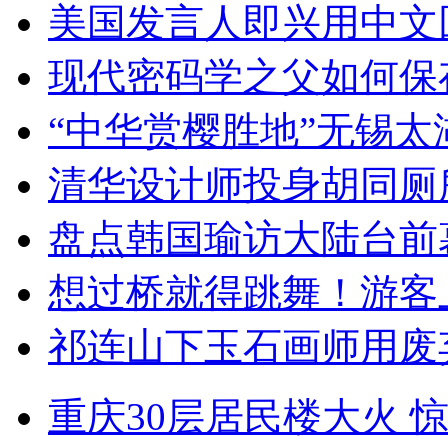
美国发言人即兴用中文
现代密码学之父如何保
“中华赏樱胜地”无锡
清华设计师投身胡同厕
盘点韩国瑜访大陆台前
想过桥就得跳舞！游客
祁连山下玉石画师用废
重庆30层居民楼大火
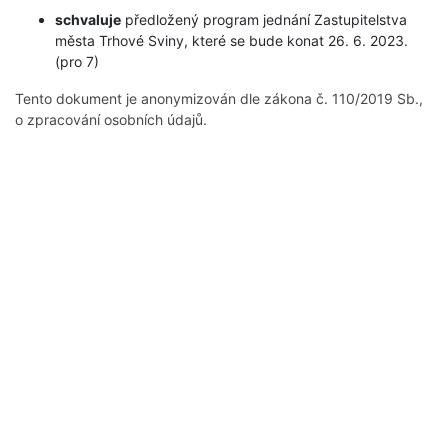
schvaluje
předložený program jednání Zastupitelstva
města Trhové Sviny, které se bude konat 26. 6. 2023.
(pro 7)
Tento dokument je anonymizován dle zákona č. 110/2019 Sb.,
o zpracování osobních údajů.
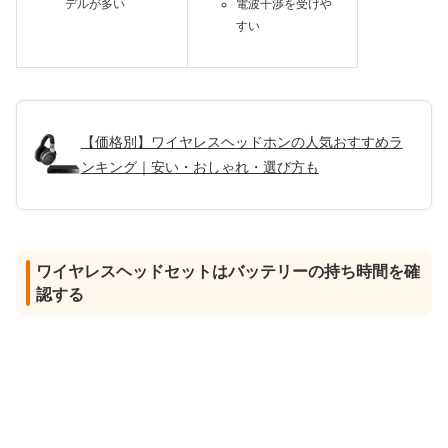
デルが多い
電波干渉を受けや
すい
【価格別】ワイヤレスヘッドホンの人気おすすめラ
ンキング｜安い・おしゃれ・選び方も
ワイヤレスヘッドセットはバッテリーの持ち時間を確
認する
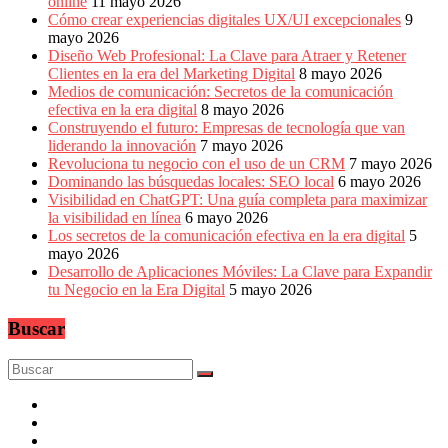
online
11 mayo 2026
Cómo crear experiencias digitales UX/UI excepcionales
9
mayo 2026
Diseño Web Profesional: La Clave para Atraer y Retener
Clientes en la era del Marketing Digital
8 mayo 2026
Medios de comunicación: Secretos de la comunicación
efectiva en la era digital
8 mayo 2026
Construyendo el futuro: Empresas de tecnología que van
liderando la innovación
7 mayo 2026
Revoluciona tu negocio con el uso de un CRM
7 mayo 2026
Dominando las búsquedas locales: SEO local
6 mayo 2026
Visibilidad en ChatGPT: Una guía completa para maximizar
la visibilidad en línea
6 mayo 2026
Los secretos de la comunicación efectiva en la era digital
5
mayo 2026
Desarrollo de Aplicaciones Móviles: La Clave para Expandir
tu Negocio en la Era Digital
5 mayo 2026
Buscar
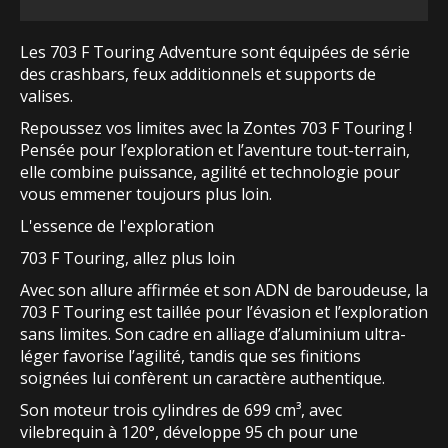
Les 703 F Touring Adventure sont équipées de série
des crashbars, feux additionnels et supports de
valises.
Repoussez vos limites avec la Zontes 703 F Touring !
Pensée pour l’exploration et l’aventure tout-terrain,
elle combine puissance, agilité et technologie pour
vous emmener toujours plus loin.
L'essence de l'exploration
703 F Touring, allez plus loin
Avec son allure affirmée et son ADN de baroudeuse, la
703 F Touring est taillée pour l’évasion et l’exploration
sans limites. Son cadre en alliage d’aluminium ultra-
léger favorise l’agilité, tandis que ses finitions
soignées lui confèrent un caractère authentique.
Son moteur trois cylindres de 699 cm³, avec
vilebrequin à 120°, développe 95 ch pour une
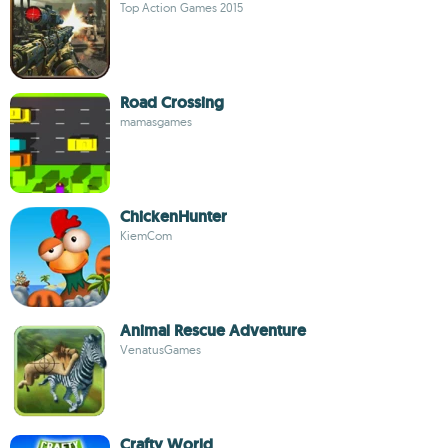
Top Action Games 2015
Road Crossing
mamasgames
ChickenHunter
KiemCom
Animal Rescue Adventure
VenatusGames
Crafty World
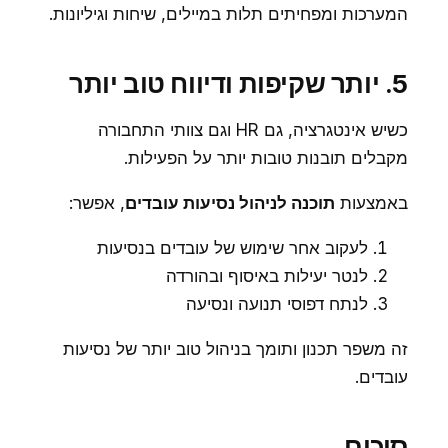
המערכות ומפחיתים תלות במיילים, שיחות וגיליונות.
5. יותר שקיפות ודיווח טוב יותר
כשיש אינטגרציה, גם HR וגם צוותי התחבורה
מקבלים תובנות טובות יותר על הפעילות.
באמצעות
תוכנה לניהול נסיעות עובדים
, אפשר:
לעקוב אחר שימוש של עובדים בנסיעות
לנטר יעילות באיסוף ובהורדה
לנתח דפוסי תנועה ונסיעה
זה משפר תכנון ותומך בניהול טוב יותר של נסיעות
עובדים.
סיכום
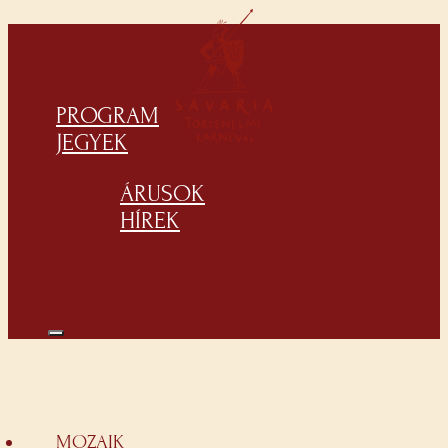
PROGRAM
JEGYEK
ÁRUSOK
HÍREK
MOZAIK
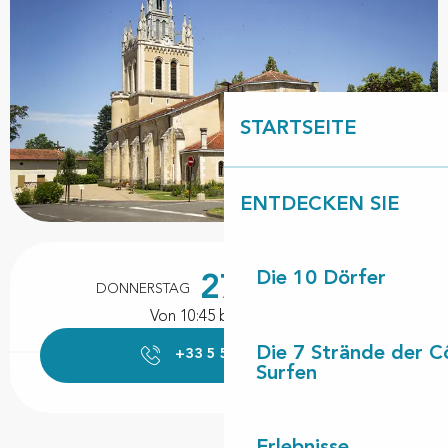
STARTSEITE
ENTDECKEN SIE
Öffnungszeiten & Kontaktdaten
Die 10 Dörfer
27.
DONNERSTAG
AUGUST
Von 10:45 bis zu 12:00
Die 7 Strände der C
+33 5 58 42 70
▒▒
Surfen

◆ What is being asked: With "loin" as the string to match, show every line of the entries above that has it.

◆ Solved problem:
vous emmener toujours plus loin.
703 F Touring, allez plus loin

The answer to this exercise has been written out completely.